The concept of latency is very familiar to hardware designers, but rarely to software programmers. In fact, the entire purpose of microprocessor design these days is to hide ‘latency’ from the programmers using cache and hash functions.
What is latency? It is an unavoidable component of any natural system. Suppose, you communicate to other organizations by writing letters and those letters take one day to write, one day to get processed by the person on the other side, but eight days in to-and-fro mail time. How many letters will you be able to send in a month (30 days)?
Ans – three, if the letters were all dependent on each other. You need to receive the answer of the first letter to write the second and then wait for another ~10 days to write the third.
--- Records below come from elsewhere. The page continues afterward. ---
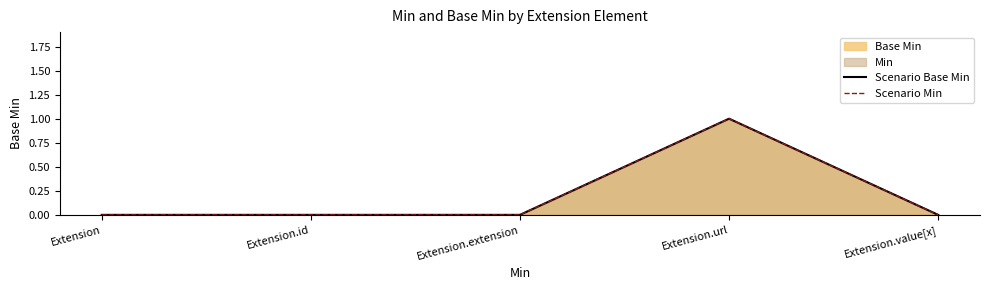

Count the Scenario Base Min values in the range 0 to 1.

5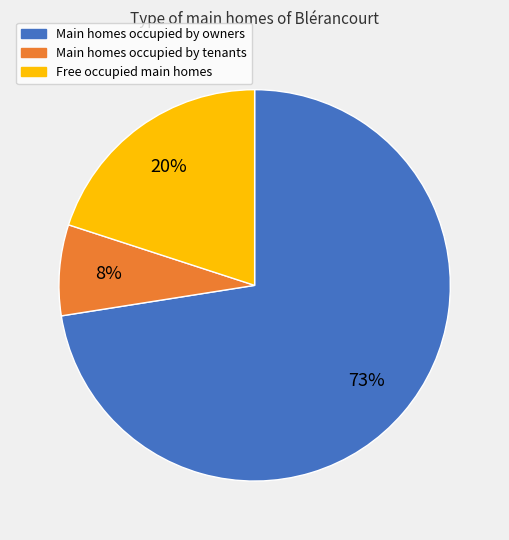

To the nearest percent, what is the average slice percentage?

33%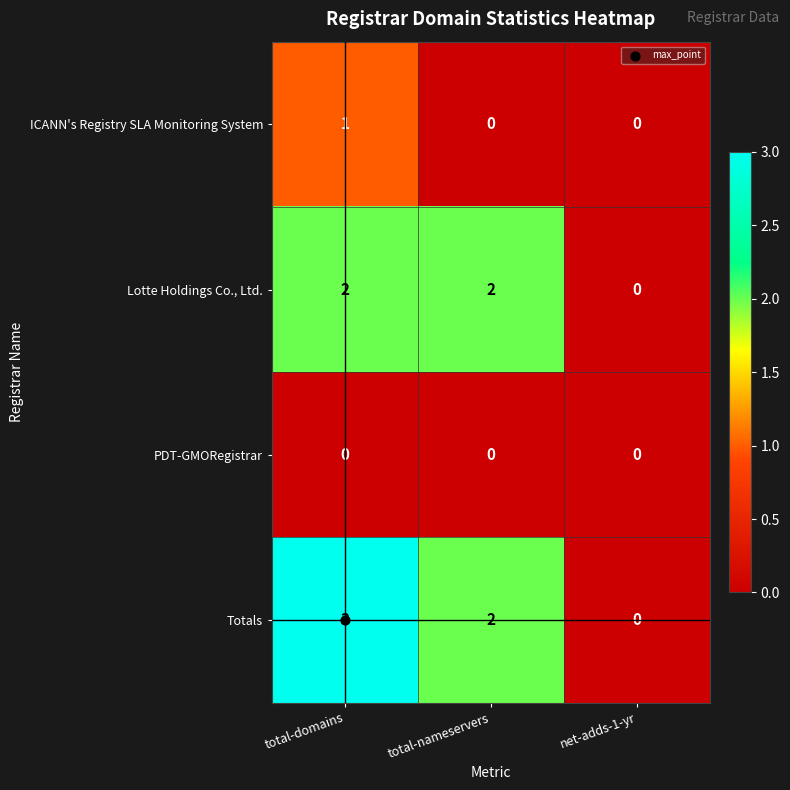

At which label does ICANN's Registry SLA Monitoring System reach its peak?

total-domains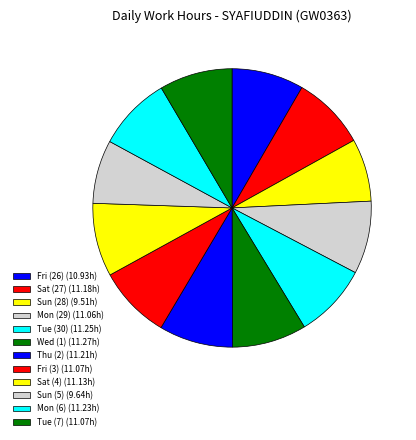

Is Sat (4) the majority of the pie?

No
What if the letters were mostly independent? In that case, you could potentially write 30 letters a month, which is 10x speedup compared to previous scenario. You write one letter today, write another independent one tomorrow and so on and then go back to the first one on 10th day after receiving its reply.
The above kind of delay is common to any system, be it writing letters or sending data from microprocessor to storage. However, one difficulty of accelerating ‘standard’ software programs is that their programmers never incorporate ‘latency’ in their designs. For software programmers, latency manifests into cache miss, but that component is not incorporated in the design. Often the solution appears to be buying a ‘faster’ microprocessor, i.e. one with more cache or make other efforts to fit data into cache.
For hardware designers, the solution is to untangle the ‘for’ and ‘while’ loops within critical block. That is quite a bit of work given how those programs are written.